WORK INSTRUCTIONS: Write the next part of the forum exchange on partial fractions below, picking up after its final line.

SOURCE TEXT:
Yes that's completely fine. thank you

- anonymous

so now there are a couple of ways to proceed
the easiest way is probably to replace \(x\) by \(2\) and see what you get

- anonymous

the first two terms drop out, you are left with \[D(2^2+2)(2+2)=2^2\] and you can solve that for \(D\)

- anonymous

that is really the basic gimmick
is it clear what i did? you get \[D=\frac{1}{6}\] pretty much in your head

- anonymous

one minute i am reading your work

- anonymous

ok take your time
i am going to get a snack
if it is not clear, ask

- anonymous

I understand what you did. I worked the problem and got D=1/6

- anonymous

ok good

- anonymous

now we can use the same gimmick only replace \(x\) yb \(-2\)

- anonymous

Ok, so that cancels out the first and last term. I can now solve for C. C=-1/6?

- anonymous

yes

- anonymous

and now I plugin C and D into the first equation to solve for A & B?

- anonymous

you can do that, but first lets think

- anonymous

Ok..

EXTRACTED DATA:
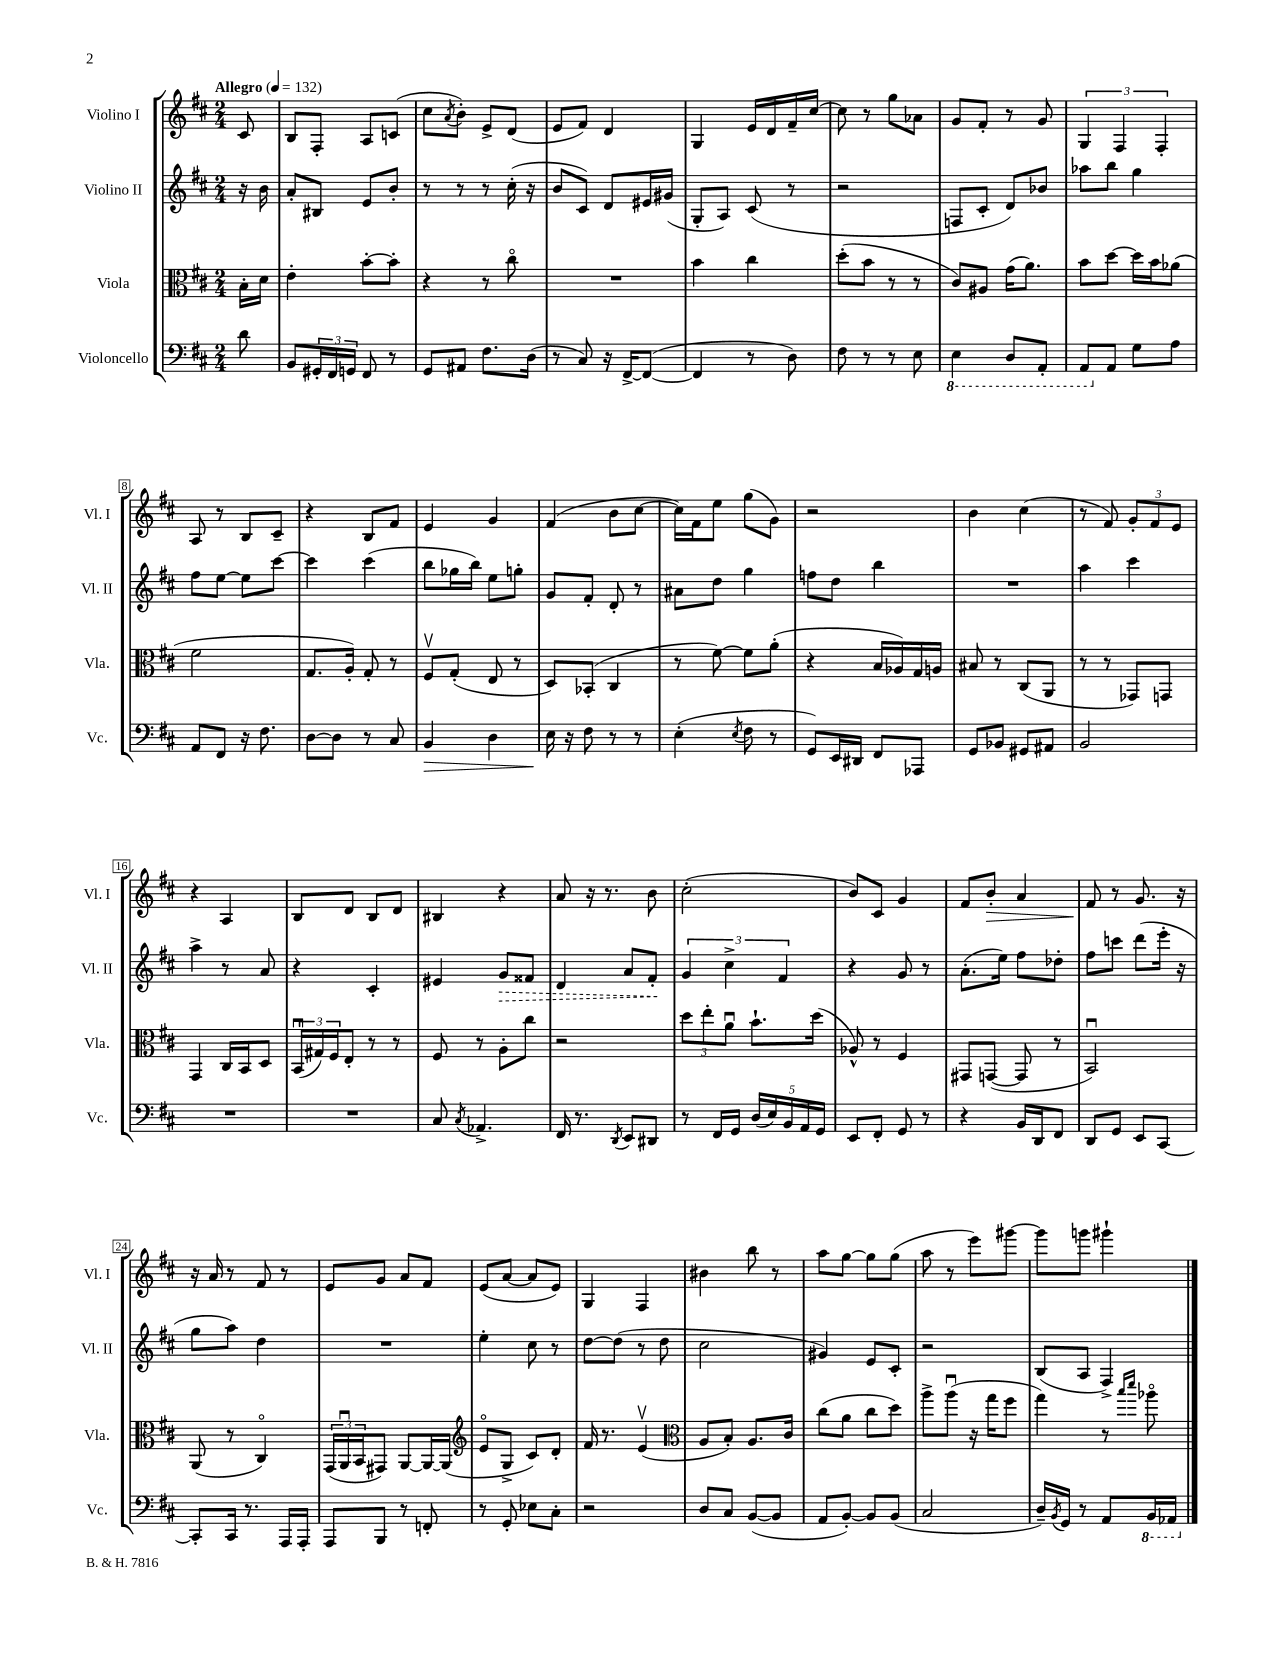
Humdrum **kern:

**kern	**kern	**kern	**kern
*staff4	*staff3	*staff2	*staff1
*clefF4	*clefC3	*clefG2	*clefG2
*k[f#c#]	*k[f#c#]	*k[f#c#]	*k[f#c#]
*M2/4	*M2/4	*M2/4	*M2/4
*MM132	*MM132	*MM132	*MM132
8d	16B'	16r	8c#
.	16d	16b	.
=	=	=	=
8BB	4e'	8a'	8B
24GG#'	.	8B#	8F#'
24FF#	.	.	.
24GG	.	.	.
8FF#	[8b'	8e	8A
8r	8b']	8b'	(8c
=	=	=	=
8GG	4r	8r	8cc#
.	.	.	8qa
8AA#	.	8r	8b')
8.F#	8r	8r	8e^
.	8cc#o	(16cc#'	(8d
(16D	.	16r	.
=	=	=	=
8r	2r	8b	8e
8C#)	.	8c#)	8f#)
16r	.	8d	4d
[16FF#^	.	.	.
(8FF#_	.	16e#	.
.	.	(16g#	.
=	=	=	=
4FF#]	4b	8G'	4G
.	.	8A)	.
8r	4cc#	(8c#	16e
.	.	.	16d
8D)	.	8r	16f#~
.	.	.	[16cc#
=	=	=	=
8F#	(8dd'	2r	8cc#]
8r	8b	.	8r
8r	8r	.	8gg
8E	8r	.	8a-
=	=	=	=
4EE	8c#)	8F	8g
.	8A#	8c#'	8f#'
8DD	(16g	8d)	8r
.	8.a)	.	.
8AAA'	.	8b-	8g
=	=	=	=
8AAA	8b	8aa-	6G
8AA	[8dd	8bb	.
.	.	.	6F#
8G	16dd]	4gg	.
.	16b	.	.
.	.	.	6F#'
8A	(8a-	.	.
=	=	=	=
8AA	2f#	8ff#	8A
8FF#	.	[8ee	8r
16r	.	8ee]	8B
8.F#	.	.	.
.	.	[8ccc#	8c#~
=	=	=	=
[8D	8.G	4ccc#]	4r
8D]	.	.	.
.	16A')	.	.
8r	8G'	(4ccc#	8B
8C#	8r	.	8f#
=	=	=	=
4BB	8F#v	8bb	4e
.	(8G'	16gg-	.
.	.	16bb)	.
4D	8E	8ee	4g
.	8r	8gg'	.
=	=	=	=
16E	8D)	8g	(4f#
16r	.	.	.
8F#	(8BB-'	8f#'	.
8r	4C#	8d'	8b
8r	.	8r	[8cc#
=	=	=	=
(4E'	8r	8a#	16cc#])
.	.	.	16f#
.	[8f#)	8dd	8ee
8qE	.	.	.
8F#	8f#]	4gg	(8gg
8r	(8a'	.	8g)
=	=	=	=
8GG)	4r	8ff	2r
16EE	.	8dd	.
16DD#	.	.	.
8FF#	16B	4bb	.
.	16A-)	.	.
8AAA-	16G	.	.
.	16A	.	.
=	=	=	=
8GG	8B#	2r	4b
8BB-	8r	.	.
8GG#	(8C#	.	(4cc#
8AA#	8AA	.	.
=	=	=	=
2BB	8r	4aa	8r
.	8r	.	8f#)
.	8GG-)	4ccc#	12g'
.	.	.	12f#
.	8GG	.	.
.	.	.	12e
=	=	=	=
2r	4GG	4aa^	4r
.	16C#	8r	4A
.	16BB	.	.
.	8D	8a	.
=	=	=	=
2r	(24BBu	4r	8B
.	24G#)	.	.
.	24F#	.	.
.	8E'	.	8d
.	8r	4c#'	8B
.	8r	.	8d
=	=	=	=
8C#	8F#	4e#	4B#
8qC#	.	.	.
4.AA-^	8r	.	.
.	8A'	8g	4r
.	8cc#	8f##	.
=	=	=	=
16FF#	2r	4d	8a
8.r	.	.	.
.	.	.	16r
.	.	.	8.r
8qDD	.	.	.
8EE	.	8a	.
8DD#	.	8f#'	8b
=	=	=	=
8r	12dd	6g	(2cc#'
.	12ee'	.	.
16FF#	.	.	.
.	12au	6cc#^	.
16GG	.	.	.
(20D	8.b`	.	.
20E)	.	.	.
.	.	6f#	.
20BB	.	.	.
20AA	.	.	.
.	(16dd	.	.
20GG	.	.	.
=	=	=	=
8EE	8A-^^)	4r	8b)
8FF#'	8r	.	8c#
8GG	4F#	8g	4g
8r	.	8r	.
=	=	=	=
4r	8GG#	(8.a'	8f#
.	([8GG	.	8b'
.	.	16ee)	.
16BB	8GG]	8ff#	4a
16DD	.	.	.
8FF#	8r	8dd-'	.
=	=	=	=
8DD	2BBu)	8ff#	8f#
8GG	.	8ccc	8r
8EE	.	(8ddd	8.g
[8CC#	.	16eee'	.
.	.	16r	16r
=	=	=	=
8CC#']	(8AA	8gg	16r
.	.	.	16a
16CC#	8r	8aa)	8r
8.r	.	.	.
.	4C#o)	4dd	8f#
16AAA	.	.	8r
16AAA'	.	.	.
=	=	=	=
8AAA	(24GG	2r	8e
.	24AAu	.	.
.	24BB	.	.
8BBB	8GG#)	.	8g
8r	[8AA	.	8a
8FF'	16AA_	.	8f#
.	(16AA]	.	.
=	=	=	=
*	*clefG2	*	*
8r	8eo	4ee'	(8e
8GG'	8G^	.	[8a
8E-	8c#)	8cc#	8a]
8C#'	8d'	8r	8e)
=	=	=	=
2r	16f#	[8dd	4G
.	8.r	.	.
.	.	(8dd]	.
.	(4ev	8r	4F#
.	.	8dd	.
=	=	=	=
*	*clefC3	*	*
8D	8A	2cc#	4b#
8C#	8B')	.	.
([8BB	8.A	.	8bb
8BB]	.	.	8r
.	16c#	.	.
=	=	=	=
8AA	(8cc#	4g#)	8aa
[8BB')	8a	.	[8gg
8BB]	8cc#	8e	8gg]
(8BB	8dd)	8c#'	(8gg
=	=	=	=
2C#	8aa^	2r	8aa
.	(8aau	.	8r
.	16r	.	8eee)
.	16gg	.	.
.	8ff#	.	[8ggg#
=	=	=	=
16D~)	4gg)	(8B	8ggg#]
8qBB	.	.	.
16GG	.	.	.
8r	.	8A	8ggg
8AA	8r	4F#^)	4ggg#`
.	16qqbb	.	.
.	16qqddd	.	.
16BBB	8aa-o	.	.
16AAA-	.	.	.
==	==	==	==
*-	*-	*-	*-
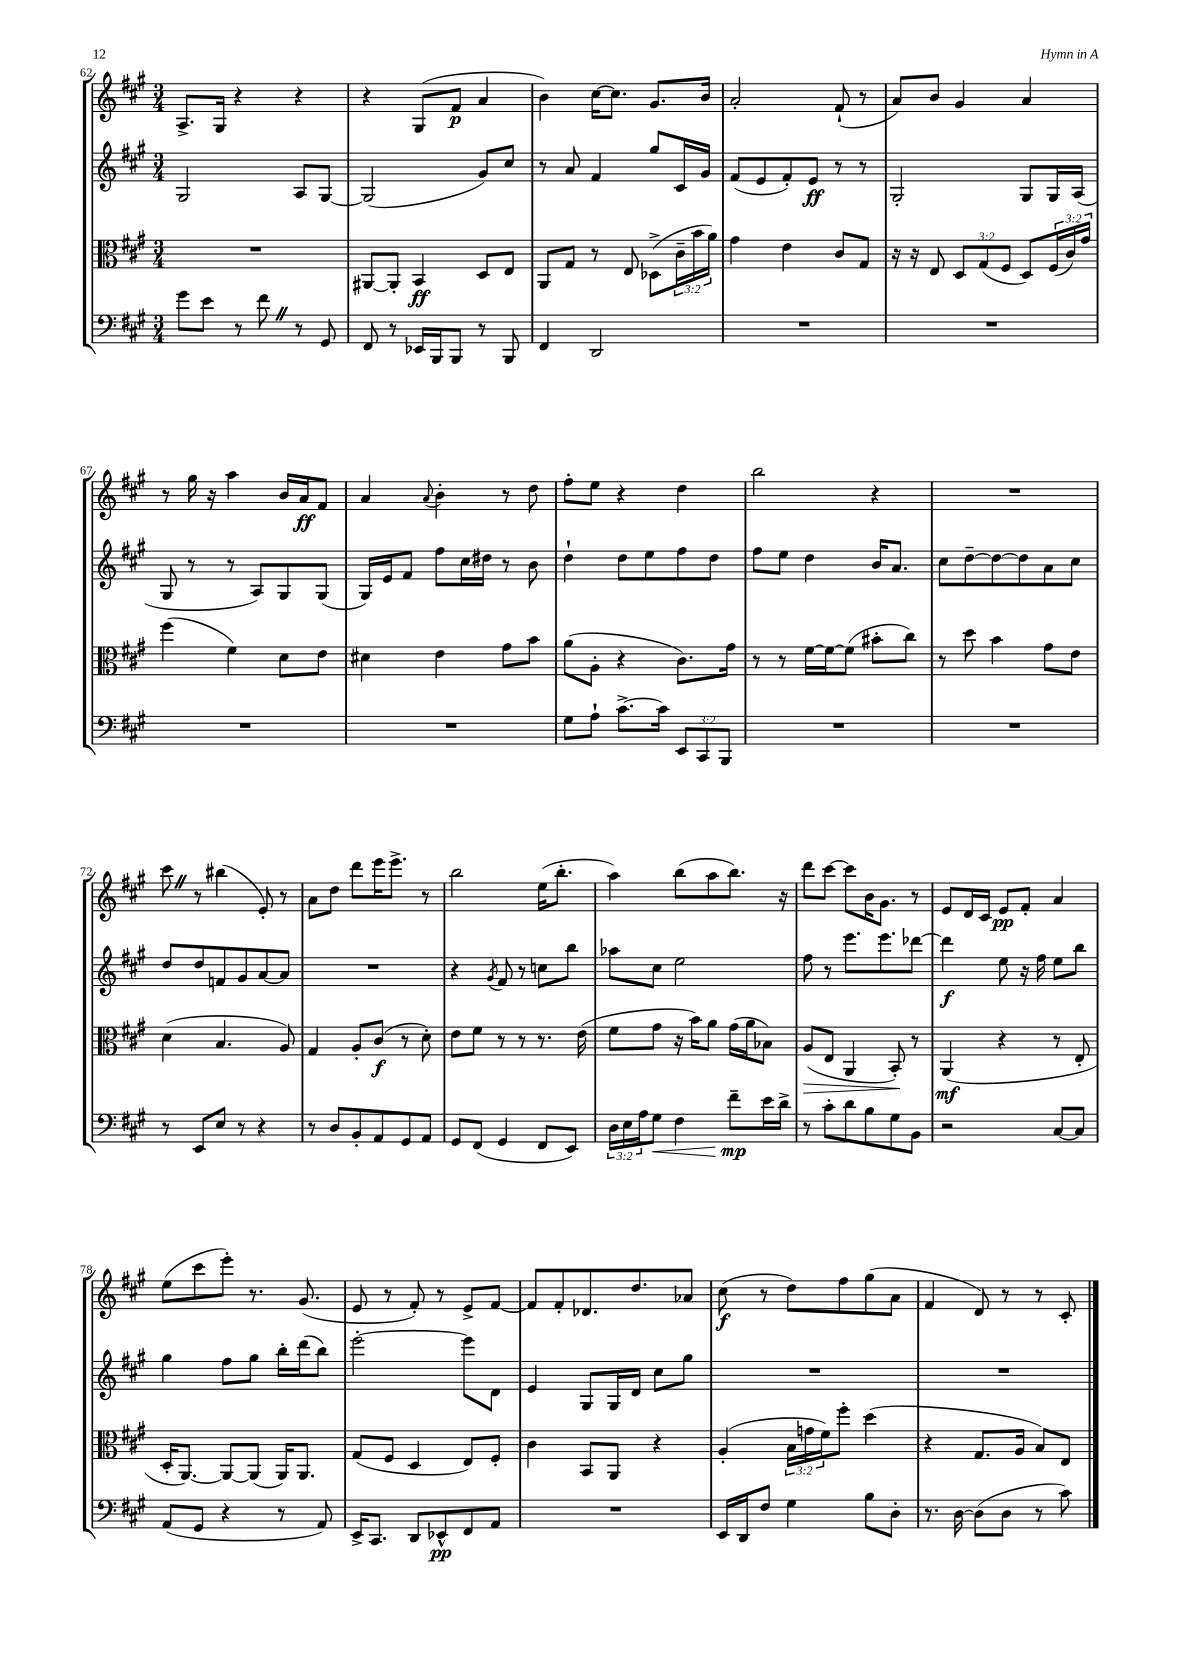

RESULT OF THIS EXERCISE:
- anonymous

the first part is \[(Ax+B)(x+2)(x-2)\]

- anonymous

if you multiply that out mentally you get an \(Ax^3\) term
there is not \(x^3\) so \(A=0\)

- anonymous

Sorry I do not understand why Ax^3 = 0

- anonymous

because the numerator is \(x^2\)

- anonymous

no \(x^3\) in it

- anonymous

that means \(A=0\)

- anonymous

So the exponent in the denominator cannot be greater than x^2?

- anonymous

look at the original question

- anonymous

Ok

- anonymous

or even just this part \[(Ax+B)(x+2)(x-2)+C(x^2+2)(x-2)+D(x^2+2)(x+2)=x^2\]

- anonymous

on the right hand side of the equal sign, there is only a little lonely \(x^2\)
no \(x^3\) at all

- anonymous

on the left side there will be, when you multiply out, one \(x^3\) term
it will be \(Ax^3\)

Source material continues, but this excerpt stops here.